17. Senyum Yang Pulang

107 14 0
                                    


Malam yang semakin larut kini sedikit mendung dari biasanya, terbukti bagaimana gelapnya nabastala di atas sana.

Mengalun sedikit suara gemuruh yang mampu membuat dua insan yang ada dalam satu kamar tersentak.

"Jangan main hp, Ka."

"Kenapa?" tanya Sekala sedikit bingung.

"Nggak liat apa cuacanya kayak gini, ntar kesamber petir lo kalau main hp." Jelas Haidan, sedikit menahan emosi. Karena Sekala itu tipe orang yang batu kalau dikasih tau.

"Iya-iya, nih udah gue simpen." Ucapnya meletakkan dengan pasrah ponsel pada nakas di sebelah. Padahal sedang asyik chattan sama Prima.

Kini keduanya benar-benar dilanda canggung terbukti karena hening yang cukup lama itu tetap menemani tampa ada penambahan topik.

Siapa yang tidak canggung jika pertama kali sekamar bahkan sekasur dengan orang baru. Sekala sih biasa saja tapi Haidan cukup gugup, mungkin?

"Tidur." Ujar Sekala saat mengerti orang di sebelahnya ini masih menatapnya dalam diam.

"Nggak bisa."

"Kenapa?"

"Insom." Celetuk Haidan.

"Lo punya?" tanya Sekala lagi, kini berbalik menghadap Haidan yang tidur terlentang menghadap langit-langit kamar Sekala.

"Iya."

Entah bagaimana bisa rumah yang tidak dikatakan besar juga kecil ini bahkan mampu memberi kenyamanan sekaligus candu bagi Haidan, lebih daripada ia berada di rumah sendiri.

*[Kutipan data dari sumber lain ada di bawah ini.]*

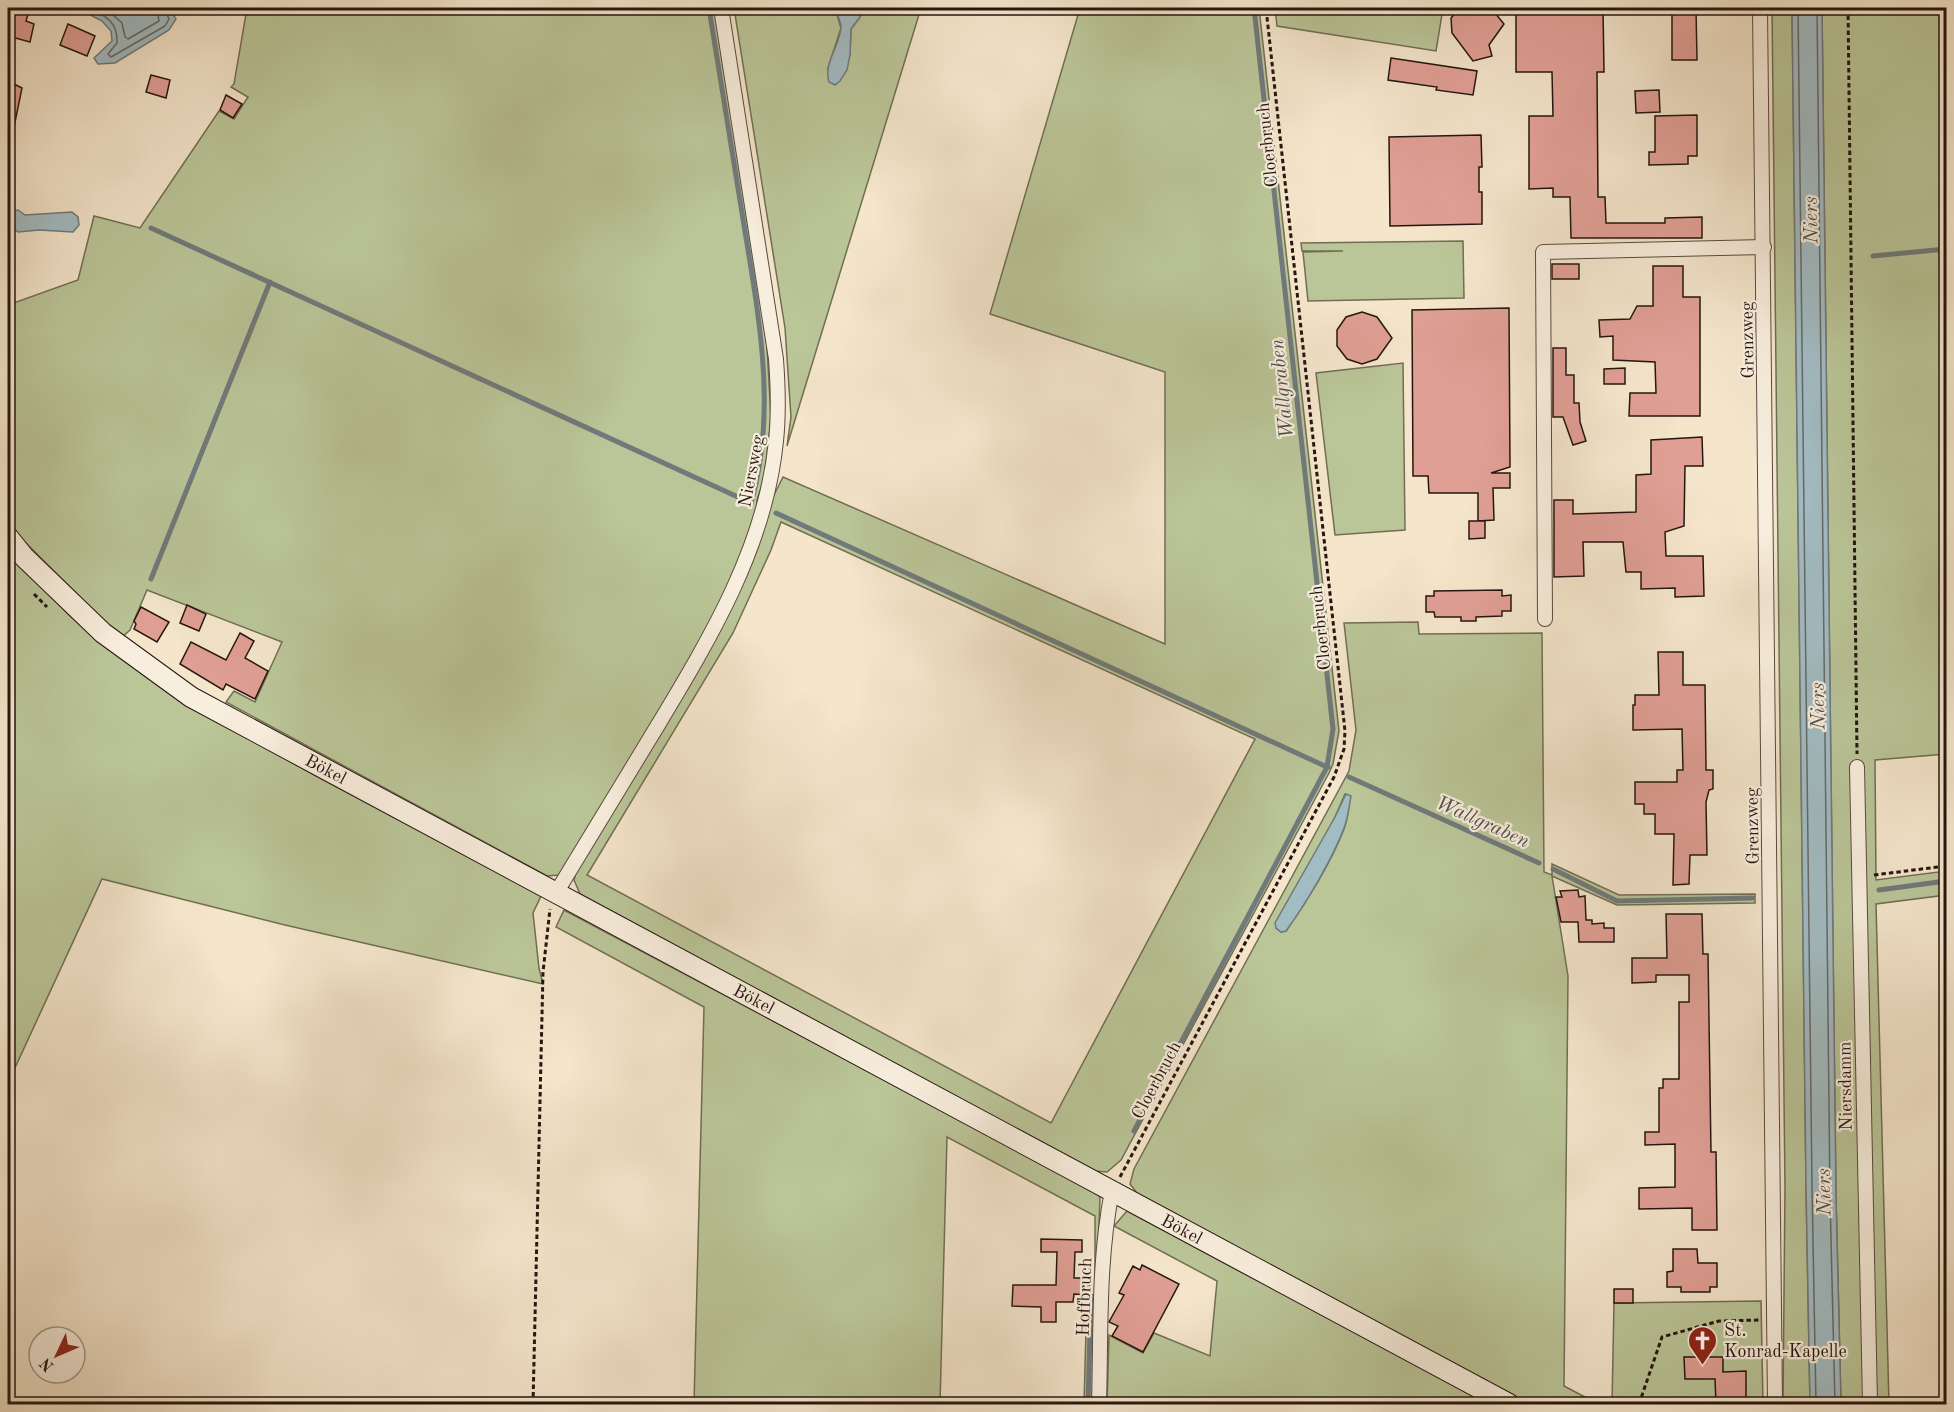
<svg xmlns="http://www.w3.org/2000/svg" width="1954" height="1412" font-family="'Old Standard TT',serif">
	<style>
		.green { fill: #bac598; stroke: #706e54; stroke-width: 1.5; fill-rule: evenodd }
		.water { fill: #a2bcc3; stroke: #707a7b; stroke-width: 1.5 }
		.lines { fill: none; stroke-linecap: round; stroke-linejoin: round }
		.shore { stroke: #646969; stroke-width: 1.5 }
		.stream { stroke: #707a7b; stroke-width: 5 }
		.building { fill: #e09f95; stroke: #25160f; stroke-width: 1.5 }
		.minor-casing { stroke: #594a3e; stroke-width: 16 }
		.secondary-casing { stroke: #25160f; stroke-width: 22 }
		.path { stroke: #25160f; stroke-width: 3; stroke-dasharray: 4.5 3; stroke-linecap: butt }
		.minor { stroke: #f8eedd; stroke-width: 14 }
		.secondary { stroke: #f8eedd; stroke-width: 20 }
		.labels { text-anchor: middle; stroke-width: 4.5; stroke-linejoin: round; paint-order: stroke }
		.street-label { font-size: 18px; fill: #25160f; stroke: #f8eedd }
		.poi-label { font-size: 18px; fill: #25160f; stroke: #f8eedd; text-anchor: start }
		.water-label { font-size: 20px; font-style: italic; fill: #51504e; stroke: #f8eedd }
	</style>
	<rect width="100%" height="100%" fill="#f4e5cb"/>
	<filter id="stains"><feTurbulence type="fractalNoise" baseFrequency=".00333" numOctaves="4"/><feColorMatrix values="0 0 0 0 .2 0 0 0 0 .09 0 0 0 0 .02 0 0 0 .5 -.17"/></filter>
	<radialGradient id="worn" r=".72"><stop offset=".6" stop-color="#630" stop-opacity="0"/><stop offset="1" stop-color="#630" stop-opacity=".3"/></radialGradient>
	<g class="green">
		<path d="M247 8H715L766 330 771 418 764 479 757 500V511L735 580 705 639 559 875 547 876 226 702 234 691 255 702 282 642 147 590 130 630 121 638 22 539 8 521V305L78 280 94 216 140 228 219 111 234 119 248 97 231 87 234 84Z"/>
		<path d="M734 8H835L841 28 828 68 850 55 851 29 860 17 859 8H921L787 446 791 417 785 328Z"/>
		<path d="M1080 8H1259L1339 731 1333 764 1329 773 1121 1160 1107 1172 1095 1171 580 894 574 880 577 869 714 638 769 505 783 477 1165 644V372L990 314ZM781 522 1255 739 1051 1123 587 875 733 633 771 550Z"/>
		<path d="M1275 8H1443L1436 51 1277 26Z"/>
		<path d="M1772 8H1792L1806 1186 1810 1404H1783L1785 1187Z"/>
		<path d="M1822 8H1946V754L1875 760 1876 880 1946 871V895L1876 904 1889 1404H1841L1836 1197Z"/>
		<path d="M1463 241 1464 298 1308 301 1303 252 1343 251H1302L1301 243Z"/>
		<path d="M1403 363 1405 530 1335 535 1316 373Z"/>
		<path d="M8 552 71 617 111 651 184 702 316 776 541 896 533 913 539 968 543 984 285 925 102 879 8 1083Z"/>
		<path d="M1418 622 1419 634 1542 633 1544 872 1552 875V864L1619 895 1755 894V903L1617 905 1552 876 1568 976 1564 1386 1598 1404H1529L1137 1193 1130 1184 1134 1169 1349 771 1356 730 1344 623ZM1345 794 1350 797C1349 807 1348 819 1344 829 1332 861 1306 903 1286 931L1281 932 1276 928 1335 817Z"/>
		<path d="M564 910 1088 1188 1100 1197 1093 1404H1084L1087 1295H1095V1216L947 1137 940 1404H694L704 1007 556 927Z"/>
		<path d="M1127 1211 1488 1404H1107L1109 1335 1143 1353 1154 1333 1210 1356 1217 1281 1114 1226Z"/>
		<path d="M1761 1301 1763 1404H1612L1614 1303Z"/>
	</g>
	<g class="water">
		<path d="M77 8H169L176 19 169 30 115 63 98 64 94 58 112 41 111 31 102 21Z"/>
		<path d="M835 8H859L860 17 851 29 850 55 847 70 840 81 835 85 829 82C823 62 841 45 841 26 840 20 837 13 835 8Z"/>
		<path d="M1792 8H1822L1836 1197 1841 1404H1810L1806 1186Z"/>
		<path d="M18 210 25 215 72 212 78 217 79 225 73 232 39 230 18 232 9 225 8 217 14 211Z"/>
		<path d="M1346 794 1351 796C1349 807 1348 818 1344 828 1332 860 1306 903 1286 931L1281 932 1276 928 1275 923 1335 817Z"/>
	</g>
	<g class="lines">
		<g class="shore">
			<path d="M89 8C106 16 118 22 117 43L108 54 111 57 165 26 169 19 164 8"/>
			<path d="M105 8 122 23 125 37 128 39 159 21 157 8"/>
			<path d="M1798 8 1812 1186 1816 1404"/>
			<path d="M1817 8 1830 1197 1835 1404"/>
		</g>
		<g class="stream">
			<path d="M1254 8 1333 729 1327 767H1328"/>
			<path d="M151 228 751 503C778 409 758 313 743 219 732 148 720 78 709 8"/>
			<path d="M1873 256 1946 249"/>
			<path d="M776 513 1327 767 1134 1131"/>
			<path d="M151 579 270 282"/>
			<path d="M1349 777 1539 863"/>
			<path d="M1553 869 1617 901 1752 898"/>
			<path d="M1879 890 1946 881"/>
			<path d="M1088 1404 1091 1296"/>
		</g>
	</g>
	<g class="building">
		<path d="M8 8 29 11 26 21 34 24 30 42 8 36Z"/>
		<path d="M1460 8H1491L1504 24 1489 45 1492 56 1473 61 1452 33 1451 18Z"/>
		<path d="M1516 8H1603L1604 72H1597L1598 197H1605L1606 223H1665V218L1702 217V238H1571L1570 197H1553V188L1529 189V116H1553L1552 72H1516Z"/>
		<path d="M1672 8H1696L1697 60H1672Z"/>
		<path d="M68 24 95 36 87 56 60 45Z"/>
		<path d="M1391 58 1477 71 1473 95 1436 90 1437 87 1388 80Z"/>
		<path d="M151 75 170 80 166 98 146 92Z"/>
		<path d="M8 81 22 88 14 127H8Z"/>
		<path d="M1659 90 1660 112 1636 113 1635 91Z"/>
		<path d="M226 95 242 104 233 118 220 110Z"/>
		<path d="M1697 115V156H1688V164L1649 165V152H1655V116Z"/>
		<path d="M1481 135 1482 167H1479V192H1482V224L1390 226 1389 137Z"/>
		<rect x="1552" y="264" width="27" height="15"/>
		<path d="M1653 266H1683V297H1700V416H1629L1630 393H1656L1655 362 1613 360V336L1600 337 1599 320 1630 319 1637 306H1653Z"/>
		<path d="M1509 308 1510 467 1491 473H1510V488H1493L1494 520 1478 521V493H1429L1428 476H1413L1412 310Z"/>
		<path d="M1362 312 1377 317 1392 338 1377 359 1362 364 1347 359 1337 346V330L1346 317Z"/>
		<path d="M1553 348H1566V375H1574V403H1579L1580 422 1586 441 1573 445 1563 417H1553Z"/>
		<path d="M1625 368V384H1604V369Z"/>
		<path d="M1702 437 1703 466H1685L1684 526 1665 532 1666 556H1703L1704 596 1675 597V588L1641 589V572H1626L1623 542H1583L1584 576 1554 577V500H1573V514L1636 512V475L1651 474V440Z"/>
		<path d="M1469 521H1485V538L1469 539Z"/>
		<path d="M1502 590V596L1511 595V611H1502V616L1476 617V621H1461V617H1435L1434 612H1426V596H1434V591Z"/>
		<path d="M187 605 206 614 199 631 180 623Z"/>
		<path d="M141 607 169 622 157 642 134 629 136 624 134 621Z"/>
		<path d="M240 633 254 641 245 658 268 671 255 699 226 684 223 690 180 664 191 642 226 660Z"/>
		<path d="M1658 652H1683V685H1705L1706 770H1713V789L1709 790 1706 802 1707 855H1690L1689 884 1673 885 1674 834H1655V814H1644V804H1635V782H1677V770H1683L1682 729 1633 730V705H1635V695H1659Z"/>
		<path d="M1578 890 1579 897 1585 896 1586 920H1592V924L1604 923V928H1614V942H1579L1578 922H1561L1556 897H1562L1560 891Z"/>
		<path d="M1666 914H1702L1703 954H1708L1711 1152H1716L1717 1230H1692V1208L1639 1209V1188L1675 1187V1144L1645 1145V1132H1659V1088H1663V1079H1679V1002H1689V975H1656V982L1632 983V958H1667Z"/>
		<path d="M1041 1239 1082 1240V1252H1075L1074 1278H1090L1089 1295 1074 1294 1073 1302H1056V1322H1041V1307L1012 1306 1013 1285H1056L1057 1252H1041Z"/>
		<path d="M1673 1249H1697L1698 1263H1717V1287H1710V1292H1681V1287H1667V1272L1673 1271Z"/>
		<path d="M1142 1265 1179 1284 1143 1352 1112 1336 1118 1326 1109 1322 1124 1295 1119 1293 1133 1266 1140 1270Z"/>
		<rect x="1614" y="1289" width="19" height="14"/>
		<path d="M1684 1357H1723V1372L1746 1371V1404H1716L1715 1379H1685Z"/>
	</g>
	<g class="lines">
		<defs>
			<g id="minor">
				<path d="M1760 8 1775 1404"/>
				<path d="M1545 619 1543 252 1764 247"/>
				<path d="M1857 767 1870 1404"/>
				<path d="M556 893C590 837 624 781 658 725 711 637 766 545 776 441 779 413 778 386 776 359L721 8"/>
				<path d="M1099 1404C1101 1334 1098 1261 1112 1191"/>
			</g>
			<path id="secondary" d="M8 537 24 557 103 633 191 697 1509 1404"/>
		</defs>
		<use href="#minor" class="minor-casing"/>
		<use href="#secondary" class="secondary-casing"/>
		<g class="path">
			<path d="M1848 8 1857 754"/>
			<path d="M34 594 47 607"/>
			<path d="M1874 875 1946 866"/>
			<path d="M1120 1177 1334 777 1344 749 1345 731 1266 8"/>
			<path d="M533 1404 543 972 550 909"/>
			<path d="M1639 1404 1662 1337 1719 1321 1761 1320"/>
		</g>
		<use href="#minor" class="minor"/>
		<use href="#secondary" class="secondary"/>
	</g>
	<defs>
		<symbol id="church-pin" viewBox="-11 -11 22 30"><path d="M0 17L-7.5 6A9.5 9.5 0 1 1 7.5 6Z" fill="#8f2418" stroke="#f8eedd"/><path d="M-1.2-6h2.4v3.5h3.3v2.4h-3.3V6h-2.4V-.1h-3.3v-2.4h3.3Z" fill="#fff"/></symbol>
	</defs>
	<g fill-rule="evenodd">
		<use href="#church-pin" x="1686" y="1324" width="33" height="45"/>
	</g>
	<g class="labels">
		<g class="street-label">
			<text transform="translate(1267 145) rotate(-96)" y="6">Cloerbruch</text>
			<text transform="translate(1747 340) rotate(-91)" y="6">Grenzweg</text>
			<text transform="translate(751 471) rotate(-79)" y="6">Niersweg</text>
			<text transform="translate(1320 628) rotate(-96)" y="6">Cloerbruch</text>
			<text transform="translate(326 769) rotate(28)" y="6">Bökel</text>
			<text transform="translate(1752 826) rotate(-91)" y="6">Grenzweg</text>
			<text transform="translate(754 999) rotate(28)" y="6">Bökel</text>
			<text transform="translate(1156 1080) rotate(-62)" y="6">Cloerbruch</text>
			<text transform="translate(1845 1086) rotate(-91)" y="6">Niersdamm</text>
			<text transform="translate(1182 1229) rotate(28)" y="6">Bökel</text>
			<text transform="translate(1084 1297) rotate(-88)" y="6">Hoffbruch</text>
		</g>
		<g class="poi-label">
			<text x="1724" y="1336">St.<tspan x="1724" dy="21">Konrad-Kapelle</tspan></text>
		</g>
		<g class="water-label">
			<text transform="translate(1810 220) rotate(-91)" y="7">Niers</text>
			<text transform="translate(1281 389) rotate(-96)" y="7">Wallgraben</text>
			<text transform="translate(1817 706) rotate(-91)" y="7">Niers</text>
			<text transform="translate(1483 821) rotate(24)" y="7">Wallgraben</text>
			<text transform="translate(1823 1192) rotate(-91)" y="7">Niers</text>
		</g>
	</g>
	<rect width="1954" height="1412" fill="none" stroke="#f4e5cb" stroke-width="30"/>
	<rect x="9" y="9" width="1936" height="1394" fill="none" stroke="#25160f" stroke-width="3"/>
	<rect x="15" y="15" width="1924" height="1382" fill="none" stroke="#25160f" stroke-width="1.5"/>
	<g transform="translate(57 1355) rotate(226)"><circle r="28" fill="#f8eedd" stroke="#a4988b" stroke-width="1.5"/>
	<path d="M0-4.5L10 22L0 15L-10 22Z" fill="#8f2418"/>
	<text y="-9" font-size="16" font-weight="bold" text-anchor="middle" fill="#25160f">N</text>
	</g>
	<rect width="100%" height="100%" filter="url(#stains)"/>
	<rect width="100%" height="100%" fill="url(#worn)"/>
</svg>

Memang rumah yang ditinggali itu bukan karena besar atau kecil volume rumahnya, tapi orang-orang yang ada di dalamnya.

Orang yang ikut tinggal bersama apakah bisa memberi nyaman atau sebaliknya.

"Dan." Panggil Sekala tiba-tiba.

"Hmm?"

Menghela nafas sejenak, entahlah, perasaannya agak berbeda malam ini.

Sedikit gelisah, capek, dan apalah, susah didefinisikan.

Lama tidak ada jawaban Haidan menoleh ke arah Sekala yang memejam.

"Kenapa?" lantas netra keduanya mulai bertubrukan.

"Lo mau janji lagi nggak sama gue?" tanya Sekala kemudian.

"Janji apa?"

"Janji tentang dapetin atensi bokap lo." Ucapan dari Sekala mengalun bersama setiap tanda tanya di benak Haidan.

"Gue cuman pengen lo bisa rasain rumah yang sebenarnya, Dan. Jadi kalau nanti gue udah nggak ada.... gue udah liat lo bahagia sama bokap lo." Ucapan Sekala tersebut mampu membuat Haidan beranjak dari tidurnya.

"Lo ngomong apa sih?!" tampak Haidan yang berusaha menahan emosi.

Apakah sahabatnya ini sedang bermimpi sampai tidak jelas saat berbicara?